God doesn’t empty, beloved. He fills. He swears on His own name that He will do it.

“I swear by myself, declares the Lord, that because you have done this and have not withheld ____________________________ I will surely bless you . . .” Genesis 22:16-17

Will you believe Him?

Nourish Your Soul

“You prepare a table before me in the presence of my enemies. You anoint my head with oil; my cup overflows.” Psalm 23:5

I must begin today in worship of my Lord and King! He is the Beginning, the End, the First and the Last. He is Faithful and True. He is Redeemer, Savior, and Friend. He is so much more than we could ever grasp or imagine. He is love, and He desires to pour into me and into you. Will you allow Him to?

I have just returned from teaching at the first ever “Women of Purpose” conference in St. Pete Beach, FL. I found myself so blessed by the worship and the messages from each of the other speakers; I was truly ushered into the presence of the King! I come away with a sense of excitement and expectation as I commit to allow God to lead me to fulfill His purpose for me, and I want to share that joy and hope with all who will receive it. I want you to know the all-surpassing joy that can only come from doing what you were created to do.

I praise God for each one of you who answered God’s invitation to join us last weekend. I see your beautiful faces filled with emotion—expressing smiles and tears, sadness and hope, darkness and understanding. We basked in the Son this weekend, didn’t we? We abandoned the dark chains of deception and stepped boldly into the warm radiance of Christ’s light. I’m so proud of you! It is my great joy and privilege to have walked beside you for a few steps of your journey with Jesus. Now, dear one, you must keep walking.

I once read an article in which Beth Moore described taking her first trip to Africa to help feed the hungry. The group she traveled with warned her in advance that the people were so starved they would likely begin to eat the grain itself rather than plant it for a long term harvest. Their immediate need was so desperate, they would consume their fill without considering the need to sow the seed so it could continue to sustain them; they would eventually find themselves right back in their same desperate need.

Scripture compares the Word of God to seed scattered by our Heavenly Father (Luke 8:11). He sends it forth seeking to fill us with it, to nourish and sustain us so we don’t return to the place of desperation. But we often approach the seed He scatters like those starving souls in Africa. We flock to our churches, Bible studies, and conferences so starved and desperate for nourishment from God’s Word that we immediately begin to devour it. We take it in, taste the beauty of its refreshment, and come away full! But we often forget the most important part. The seeds of Truth God has given us aren’t meant to merely be devoured. They need to be sown.

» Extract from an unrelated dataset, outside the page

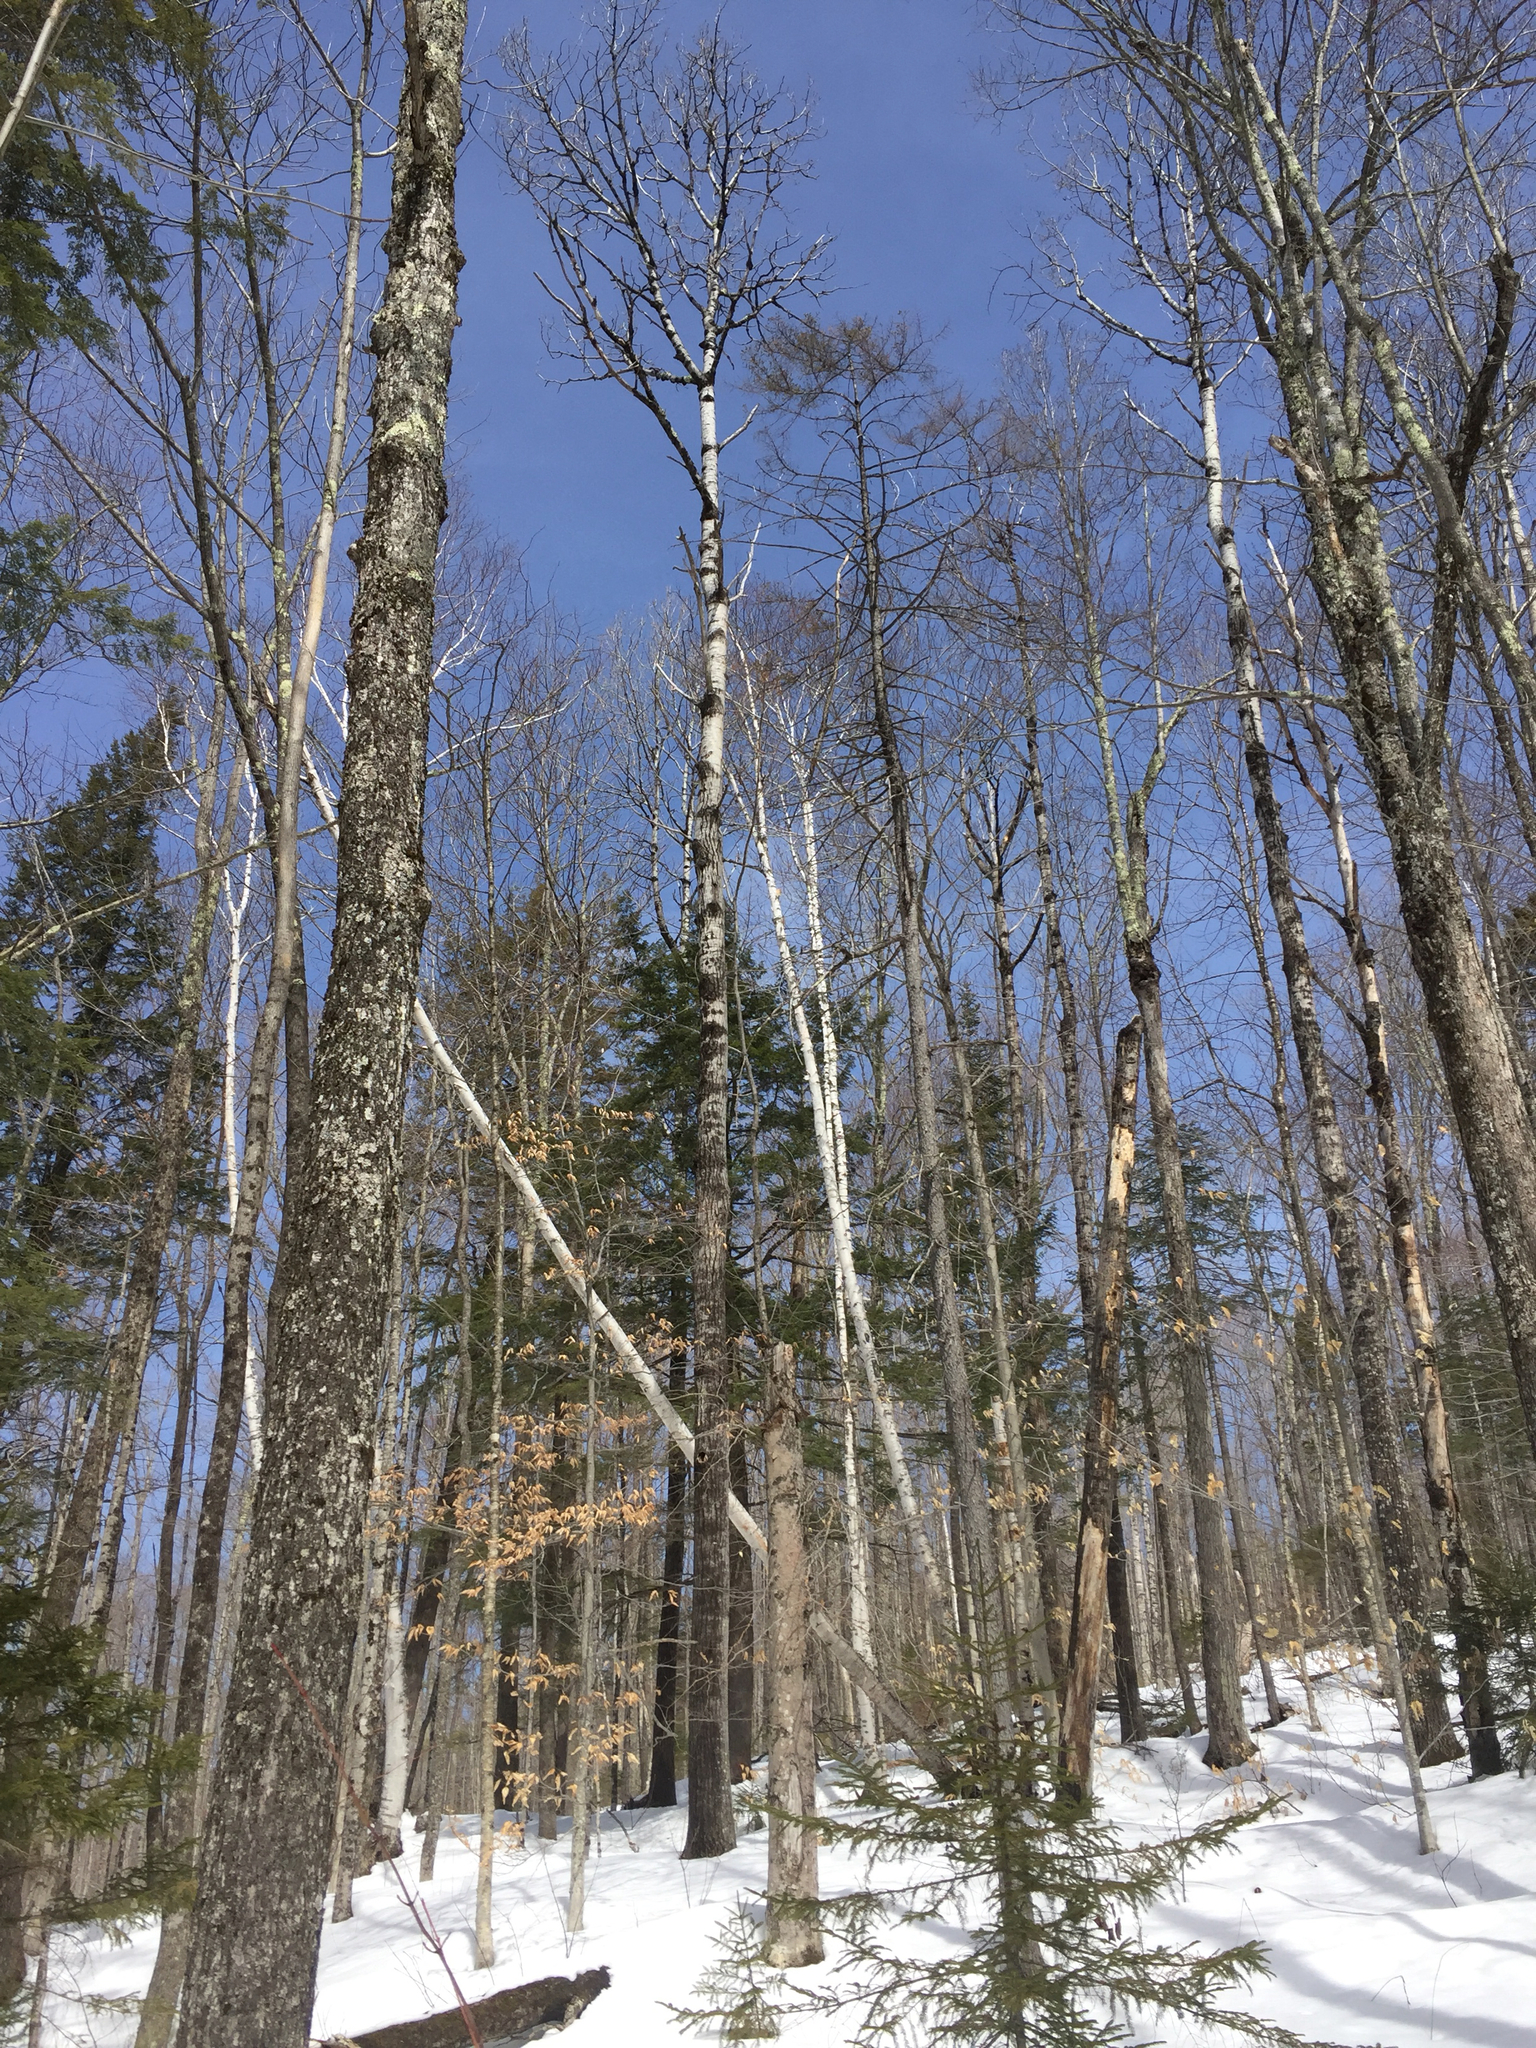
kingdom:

Scripture teaches an important truth in James 1:22,

“Do not merely listen to the word, and so deceive yourselves.  Do what it says.”

If we don’t commit to actively trust God through our obedience, we will soon return to the same emptiness that sapped us of our joy and strength in the first place. Dear one, we come away from an encounter with God feeling empowered, refreshed, and full! But if that’s where it ends and we just return to life as if nothing had changed, nothing will. We must choose to live differently, to daily partake of His Word so He can fill us with strength and sustaining life. And as He meets us in the stillness, revealing Himself and illuminating our path, we must follow where He leads.

God’s grace is released into our lives when we trust Him through our obedience. As you faithfully sow into your life that which He has spoken, the floodgates of heaven will open, unleashing the blessings ordained for you at the creation of the world. You will begin to taste and experience heaven while still abiding on this earth. And you will wonder how you could’ve survived so long without feasting on the bread of life.

Jesus answered, “It is written: ‘Man does not live on bread alone, but on every word that comes from the mouth of God.’ ” Matthew 4:4

Feast on His Word, dear one. Allow Him to nourish your soul, strengthen your spirit, and empower you to become all you were meant to be. And as you follow, you will discover what it means to truly live.